Look at each line below and count those with the word "موجودی"; the answer is that number only.

(Stored records)

☆ ☆ ☆ ☆ ☆

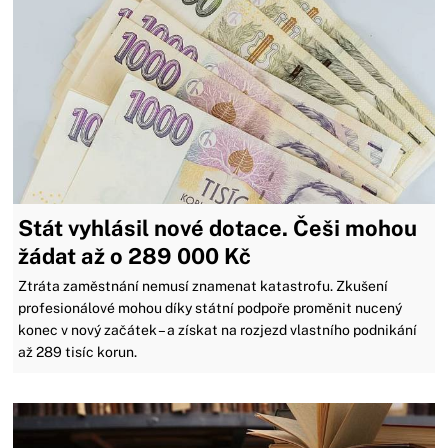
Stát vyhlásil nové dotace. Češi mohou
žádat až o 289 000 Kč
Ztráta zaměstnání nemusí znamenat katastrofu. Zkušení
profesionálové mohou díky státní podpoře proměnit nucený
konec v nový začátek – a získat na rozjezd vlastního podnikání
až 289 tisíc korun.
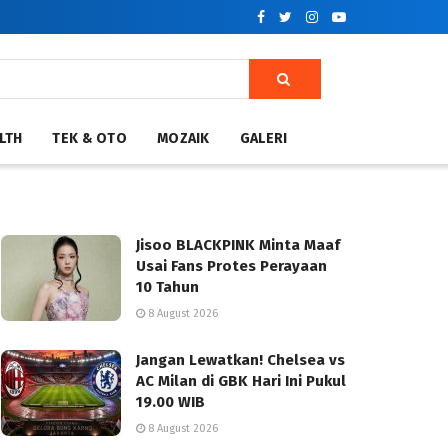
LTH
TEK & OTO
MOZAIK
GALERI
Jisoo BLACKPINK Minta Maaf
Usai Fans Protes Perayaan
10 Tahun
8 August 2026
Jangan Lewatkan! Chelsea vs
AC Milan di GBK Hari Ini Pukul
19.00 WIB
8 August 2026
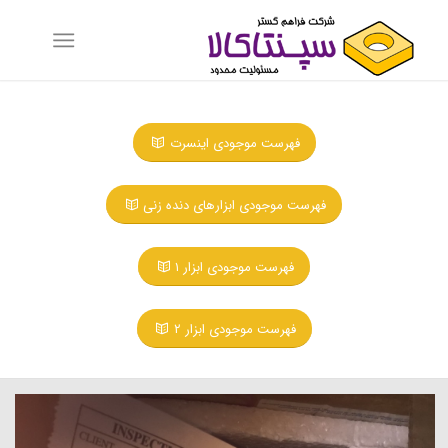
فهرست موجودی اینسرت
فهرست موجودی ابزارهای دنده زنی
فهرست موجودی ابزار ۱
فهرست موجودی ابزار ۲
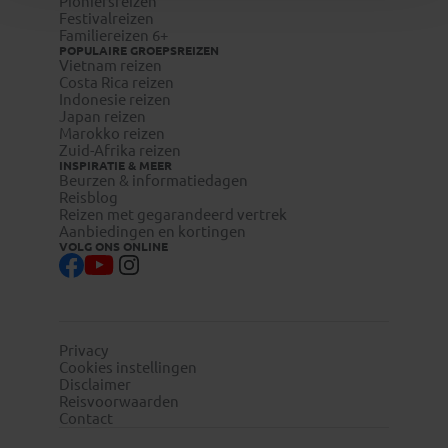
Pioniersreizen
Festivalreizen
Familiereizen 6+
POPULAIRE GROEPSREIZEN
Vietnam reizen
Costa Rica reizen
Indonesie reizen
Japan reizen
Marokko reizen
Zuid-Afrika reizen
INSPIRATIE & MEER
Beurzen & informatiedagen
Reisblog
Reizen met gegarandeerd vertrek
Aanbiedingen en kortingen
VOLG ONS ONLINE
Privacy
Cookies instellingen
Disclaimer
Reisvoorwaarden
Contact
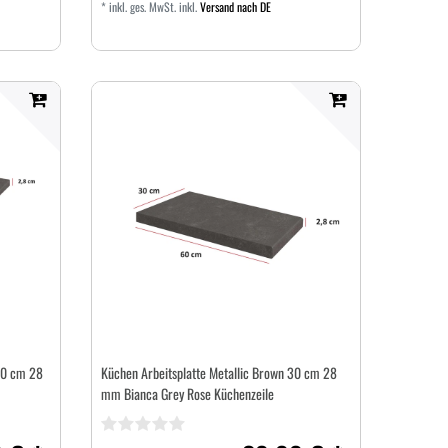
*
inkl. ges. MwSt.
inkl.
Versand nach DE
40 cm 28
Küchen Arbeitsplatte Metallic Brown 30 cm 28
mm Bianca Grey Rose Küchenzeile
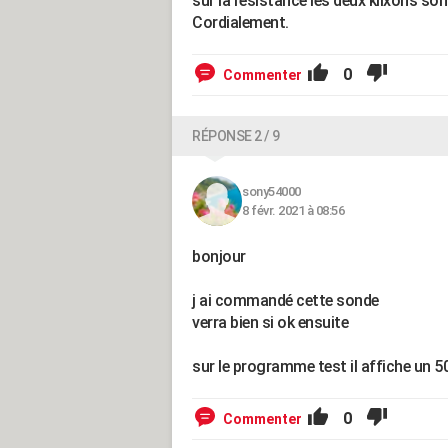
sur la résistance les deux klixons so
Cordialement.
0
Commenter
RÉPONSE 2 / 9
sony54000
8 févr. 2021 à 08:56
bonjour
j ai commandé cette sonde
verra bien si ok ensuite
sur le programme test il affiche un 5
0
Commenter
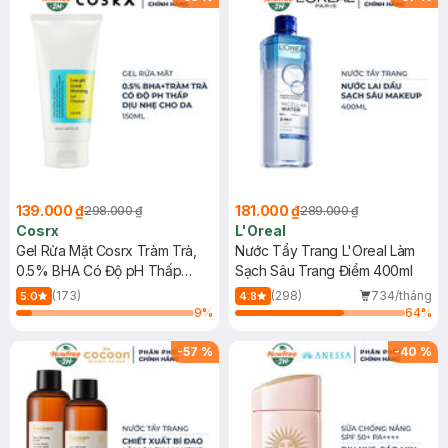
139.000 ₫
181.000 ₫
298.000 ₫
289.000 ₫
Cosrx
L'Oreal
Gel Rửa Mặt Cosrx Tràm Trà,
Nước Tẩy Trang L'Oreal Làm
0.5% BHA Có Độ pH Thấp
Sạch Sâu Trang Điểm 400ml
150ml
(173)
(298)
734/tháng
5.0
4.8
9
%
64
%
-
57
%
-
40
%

☆ ☆ ☆ ☆ ☆

RESPONSE FOR THIS EXERCISE: 4